Yapılan yargılama, toplanan deliler ve tüm dosya kapsamı hep birlikte değerlendirildiğinde; 10/11/2017 tarihinde saat 22:10 sularında, … ili, … ilçesi … katılımı mevkinde davalı …Sigorta A.Ş.’ nin ZMMS sigortacısı olduğu diğer davalı …’ ın sevk ve idaresindeki … plaka sayılı aracın …Yol orta şerit üzerinde seyir halinde iken plakası ve sürücüsü tespit edilemeyen bir başka aracın (TIR) kendi aracının sağ yan kısımlarına çarparak, bu çarpmanın etkisiyle direksiyon hakimiyetini kaybettiği ve aynı istikamette sol şerit üzerinde seyir halinde olan davacı …’ e ait dava dışı sürücü …’in sevk ve idaresindeki … plaka sayılı aracın sağ ön yan kısımlarına kendi aracının sol ön yan kısmı ile çarpma neticesinde trafik kazasının meydana geldiği anlaşılmıştır. Davacı … kendisine ait … plaka sayılı araçta kazaya bağlı olarak hasar bedelinin oluştuğunu, olayda davalı sürücü beyanlarının aksine davalıya çarpan bir aracın (TIR) olmadığını, kazada tamamen davalının kusurlu olduğunu ve hasar bedelinin karşılanması gerektiği iddiasıyla işbu tazminat davasını açtığı, davalı sigorta şirketinin trafik kazası tespit tutanağında gösterildiği üzere sigortalı araca, plakası ve sürücüsü tespit edilemeyen başka bir aracın çarpması sonucunda kazanın meydana geldiğini, davalı sigortalı araç sürücüsünün kazada kusuru bulunmadığınından açılan davanın reddini savunduğu görülmüştür.

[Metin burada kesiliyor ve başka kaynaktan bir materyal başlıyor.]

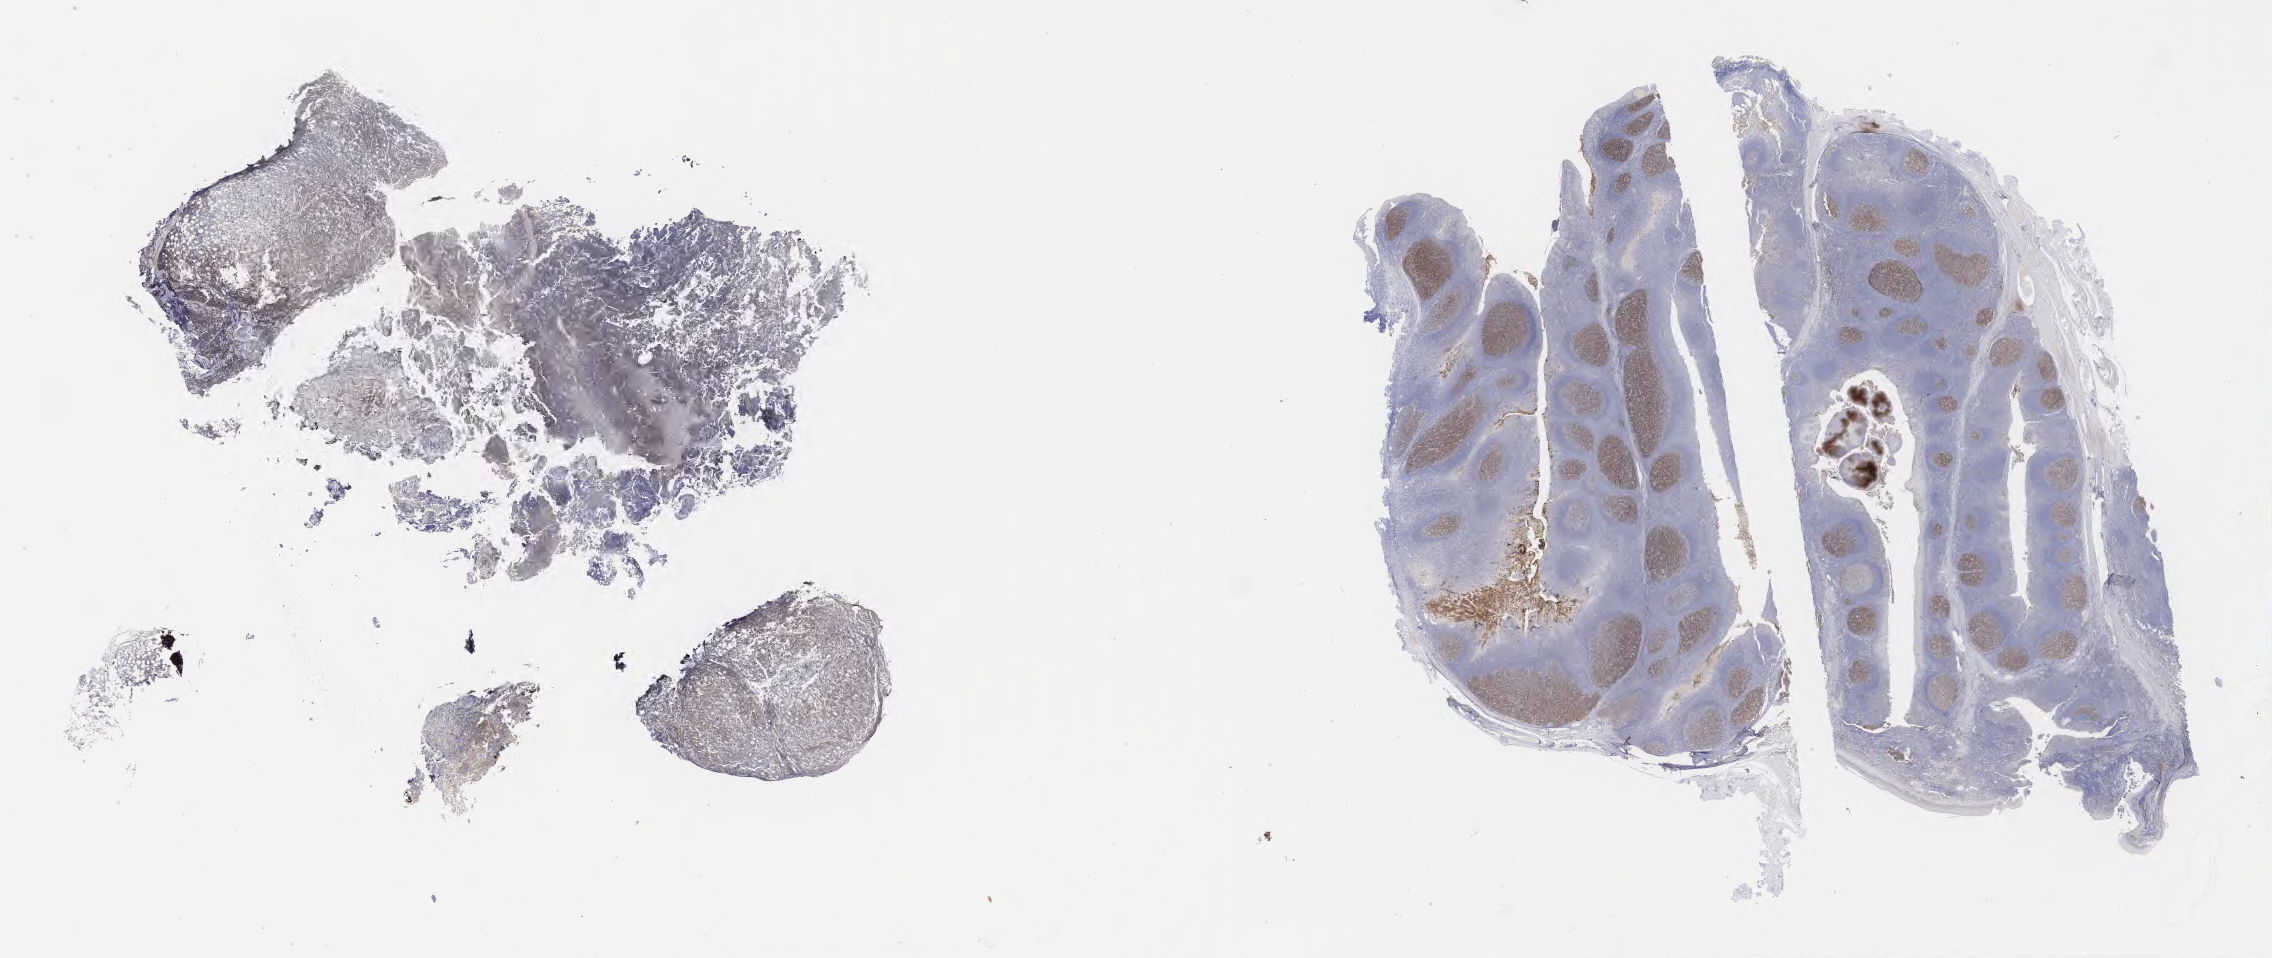
Immunohistochemistry (IHC) whole-slide image stained for CD10 — a low-resolution overview of the entire scanned area, about 36.7 x 15.5 mm. Tumor tissue. Patient: male, age 23 years.
Diagnosis: Burkitt lymphoma, NOS.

Uyuşmazlığın temeli, kazanın oluş şekli ve özellikle davalı sürücüye başka bir aracın çarpması suretiyle mi / yoksa böyle bir çarpma gerçekleşmeyip tamamen davalı sürücünün kusuruyla mı- kazanın meydana geldiği noktasında toplanmaktadır.
Hemen belirtmek gerekir ki, kazanın akabinde resmi görevli trafik polis memurları tarafından tutulan tutanakta, sürücülerin kendi beyanlarından ve araçların hasarlı bölgelerinden yapılan incelemeler neticesinde; davalı sürücüye, plakası ve sürücüsü tespit edilemeyen başka bir aracın çarpması nedeniyle kazanın meydana geldiği, davacı ve davalı araç sürücülerinin kazada kusurlarının bulunmadığı, kusurun KTK 56/1-a,c madde hükümleri uyarınca şerit izleme ve takip mesafe kurallarına riayet etmeyen plakası ve sürücüsü tespit edilemeyen araçta olduğu belirlenmiş, kazaya karışan araç sürücüleri ihtirazı kayıt koymaksızın işbu trafik kaza tespit tutanağını imzalamışlardır.

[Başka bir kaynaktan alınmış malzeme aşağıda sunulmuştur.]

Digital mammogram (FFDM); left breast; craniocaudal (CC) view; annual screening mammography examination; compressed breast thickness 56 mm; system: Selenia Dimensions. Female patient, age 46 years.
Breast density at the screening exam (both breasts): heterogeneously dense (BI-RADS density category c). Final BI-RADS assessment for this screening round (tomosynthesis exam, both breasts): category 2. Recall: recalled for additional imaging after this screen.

Öte yandan, davalı sürücü …’ ın kendisine ait … plaka sayılı araçta kaza nedeniyle meydana gelen hasarın tazmini için kendi kasko sigorta şirketi olan … Sigorta A.Ş.’ ye başvuruda bulunduğu, kasko sigortacısının ekspertiz incelemesinde kazanın oluş şeklini trafik kazası tespit tutanağında benzer şekilde plakası tespit edilemeyen aracın sigortalı aracın sağ ön yan kısımlarına çarparak, bu çarpmanın etkisiyle sigortalı araç sürücüsünün direksiyon hakimiyetini kaybettiği, … plaka sayılı araca çarptığı şeklinde kabul edildiği hasar dosyasından anlaşılmıştır.
Uyuşmazlığın halli için, kazanın oluş şekline ilişkin olarak Mahkememizce itirazlar da dikkate alınarak eksik tahkikat yapılmaması için farklı tarihlerde ve farklı bilirkişilerden rapor alınmıştır.
*İ.T.Ü Makine Fakültesi Öğretim Üyesi Prof. Dr. … 31/12/2018 tarihli raporunda “…Dava konusu olayda plakası belirsiz TIR aracın firari sürücüsü aracıyla sağ şeritten orta şeride geçmeden önce davalı sürücünün geçmesini beklemesi bu aracın geçişinden sonra orta şeride geçmesi gerekirken yeterli kontrolü yapmadan ve dikkatsizce orta şeride geçerek davalıya ait araca sağ ön kısımlarından çarpmış ve bu aracın sola doğru kontrolsüz şekilde savrularak davacıya ati araca çarpmasına neden olmuştur. Bu nedenle dava konusu olayda dava dışı sürücü %100 oranında asil ve tam kusurludur. Davalı sürücü … ise kendi şeridinde normal süratle seyrederken sağındaki şeritten kontrolsüz şekilde gelip aracına çarparak sola doğru savrulmasına neden olan dava dışı sürücüye karşı kazayı önlemek bakımından alabileceği bir tedbir olmadığından olayda kusursuzdur. Davacıya ait aracın sürücüsü de kendi şeridinde normal süratle seyrederken sağındaki şeritten savrularak gelen davalı aracına çarpmak zorunda kaldığından olayda kusursuzdur…” şeklinde kanaat bildirmiş olup, davalı sürücüye başka bir aracın çarparak kazanın meydana geldiğini mütalaa etmiştir.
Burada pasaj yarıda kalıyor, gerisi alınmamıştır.